** What you will do **
(A) In the transit planning passage, what do architects and urban designers often focus on?
(B) From the transit planning passage, extract the part between "If the debate" and "they stimulate development.", inclusive.

____ Text under study

Walker believes that to decide on the right tool (i.e. transit mode) you need to understand the purpose of that tool. Too often transit debates focus on the technology and not the purpose. As a result we “get people using a hammer to turn a screw or a screwdriver to pound nails.” I would add that even when we use the right tool, undue focus on technology can lead to overkill; using a power drill to turn a screw, when a simple screwdriver would do the job more effectively.

If the debate over transit technologies is not distracting enough, transit planning is further confused by a lack of consensus over the basic goals of public transit. As Walker notes in his book, while other city services—like policing—have easily agreed upon answers (enforcing the law), the ‘answer’ of public transit is influenced by a diversity of questions:

Economists may talk about transit in terms of profitability, as though that were its goal. Social service advocates think of it as a tool for meeting the needs of the disadvantaged. Architects and urban designers care about how it feels to move through a city, so they often focus on the aesthetics of the transit vehicle and infrastructure. Urban redevelopment advocates categorize services according to how well they stimulate development.

________
____ Listed entries

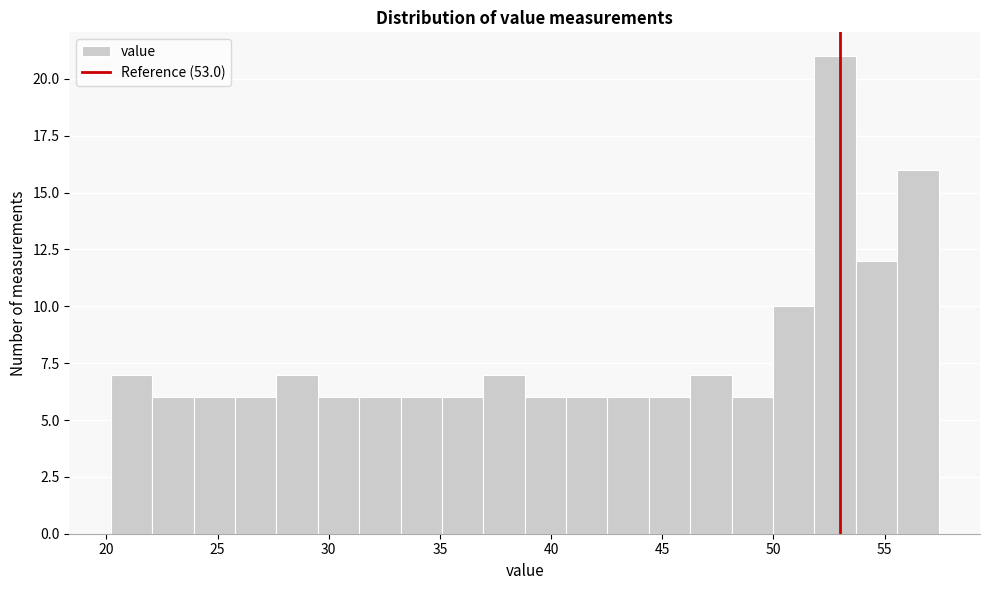

Around what value on the x-axis is the tallest bar? Give the approximate position of its centre, as read against the axis.

53.0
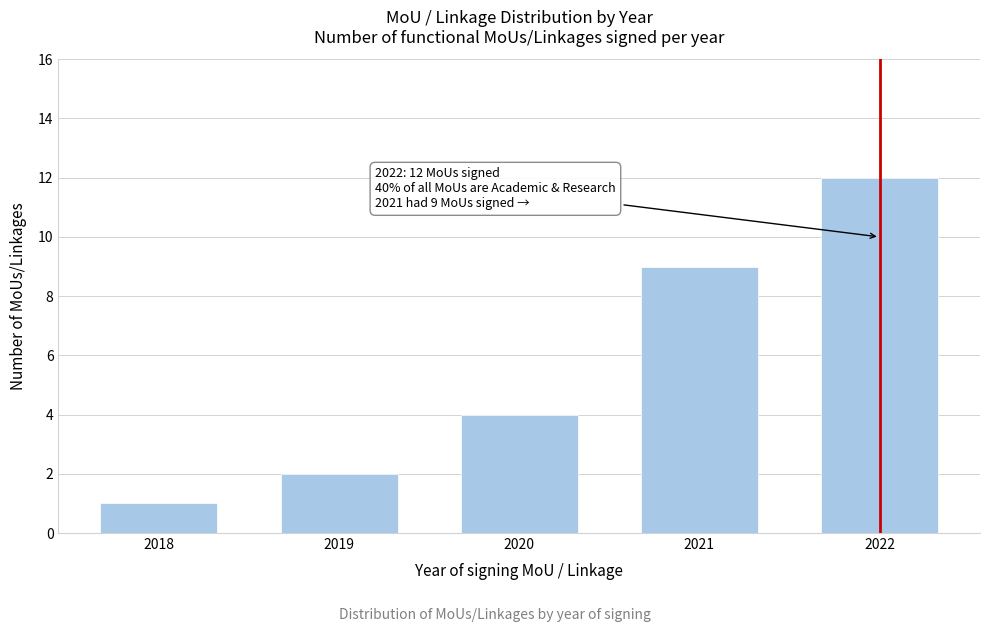

Reading left to right, list all the values displayed in this chart.

2018=1	2019=2	2020=4	2021=9	2022=12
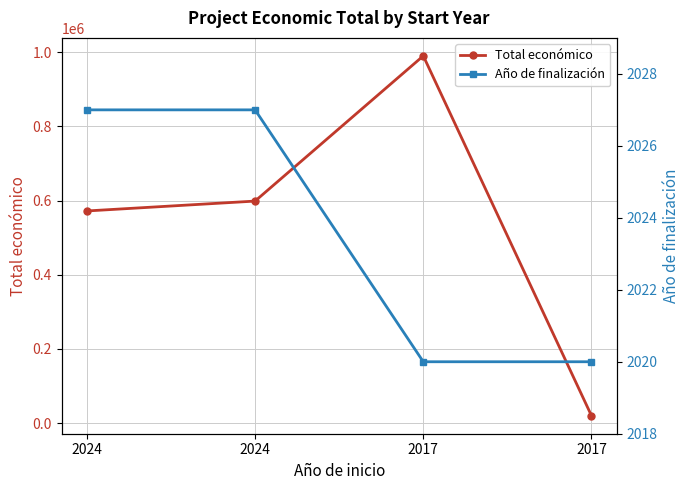

True or false: Año de finalización and Total económico cross at least once.

False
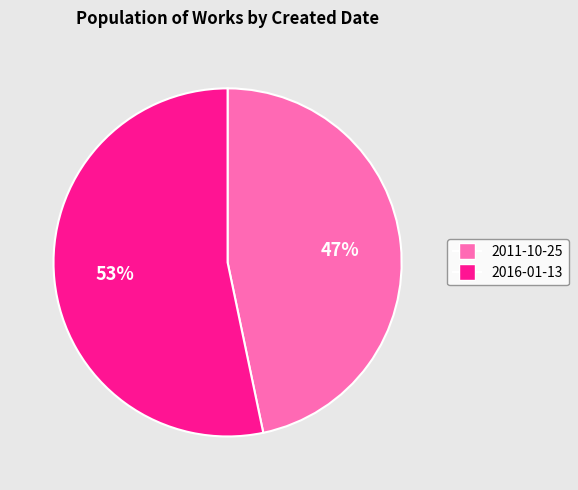

Does 2011-10-25 represent more than half of the total?

No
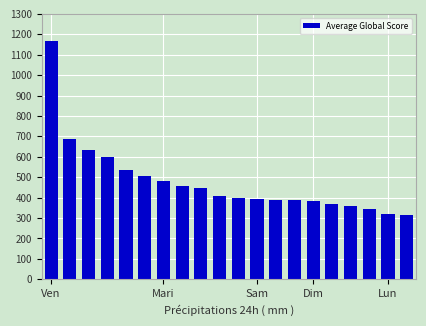

What is the greatest value displayed?

1169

________

** Solutions per task **
(A) They often focus on the aesthetics of the transit vehicle and infrastructure.

(B)
If the debate over transit technologies is not distracting enough, transit planning is further confused by a lack of consensus over the basic goals of public transit. As Walker notes in his book, while other city services—like policing—have easily agreed upon answers (enforcing the law), the ‘answer’ of public transit is influenced by a diversity of questions:

Economists may talk about transit in terms of profitability, as though that were its goal. Social service advocates think of it as a tool for meeting the needs of the disadvantaged. Architects and urban designers care about how it feels to move through a city, so they often focus on the aesthetics of the transit vehicle and infrastructure. Urban redevelopment advocates categorize services according to how well they stimulate development.